A stochastic step function? Is there a way to have a step function the heights and widths of whose constant portions are random? Said another way, can I define a "random" step function $f$ on $[0,1]$ using some parameters so that it doesn't always look like a complete mess? 
Ideally, I would like it to be constant on sub-intervals whose lengths are "suitable" for my purposes. Assuming that the independent variable is (rightward-moving) time, I would like the values the function takes on "next" to lie within some interval determined by the function's "current" value. I'm trying to model a discrete phenomenon in which some quantity always has a small (in my case .005) chance of changing. 
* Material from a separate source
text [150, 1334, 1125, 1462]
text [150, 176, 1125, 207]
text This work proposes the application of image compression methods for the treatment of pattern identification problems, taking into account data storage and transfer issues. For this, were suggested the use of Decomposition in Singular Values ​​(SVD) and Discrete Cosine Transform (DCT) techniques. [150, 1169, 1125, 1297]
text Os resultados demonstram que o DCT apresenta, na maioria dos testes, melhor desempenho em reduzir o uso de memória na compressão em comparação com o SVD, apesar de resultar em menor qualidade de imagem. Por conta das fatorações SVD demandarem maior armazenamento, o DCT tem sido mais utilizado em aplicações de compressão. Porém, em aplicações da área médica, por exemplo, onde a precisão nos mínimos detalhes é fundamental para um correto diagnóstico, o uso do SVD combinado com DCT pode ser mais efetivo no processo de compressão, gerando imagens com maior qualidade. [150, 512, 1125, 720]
I know very little probability theory except by a brief encounter I had with it in measure theory, so this is a perplexing question for me. Any help would be greatly appreciated. 
Thanks.
 A: One might try
$$
f(t,\omega)=\sum_{k=1}^nX_k(\omega)\mathbf 1_{t\geqslant T_{k-1}(\omega)},
$$
where the sequence of random variables $(T_k)_{0\leqslant k\leqslant n}$ is increasing from $T_0=0$ to $T_n=1$ and $(X_k)_{1\leqslant k\leqslant n}$ is a sequence of independent random variables with the same distribution.
In words, $f(t)=X_1+\cdots+X_k$ for every $t$ in $[T_{k-1},T_k)$ and, when $t$ crosses the value $T_k$, $f(t)$ jumps by $X_{k+1}$. Hence, $(T_k)_{1\leqslant k\leqslant n-1}$ describes the times of the jumps and $(X_k)_{2\leqslant k\leqslant n}$ describes their amplitudes (while $T_0$ and $T_n$ are fixed and $X_1$ describes the level $f$ starts at).
The choice of the structure of $(T_k)_{0\leqslant k\leqslant n}$ and of the common distribution of the jumps $X_k$ is free. From the description of the variations of $f$ you are interested in, it is not quite clear whether the times $T_k$ should be deterministic, for example $P[T_k=k/n]=1$ for every $k$, or random. And the common distribution of the random variables $X_k$ might be such that $P[X_k=0]=1-.005$ and $X_k$ uniform on some interval $(-x,x)$ with probability $.005$.
As always, these choices depend on the phenomenon you want to describe and on the questions about this phenomenon you want the model to address.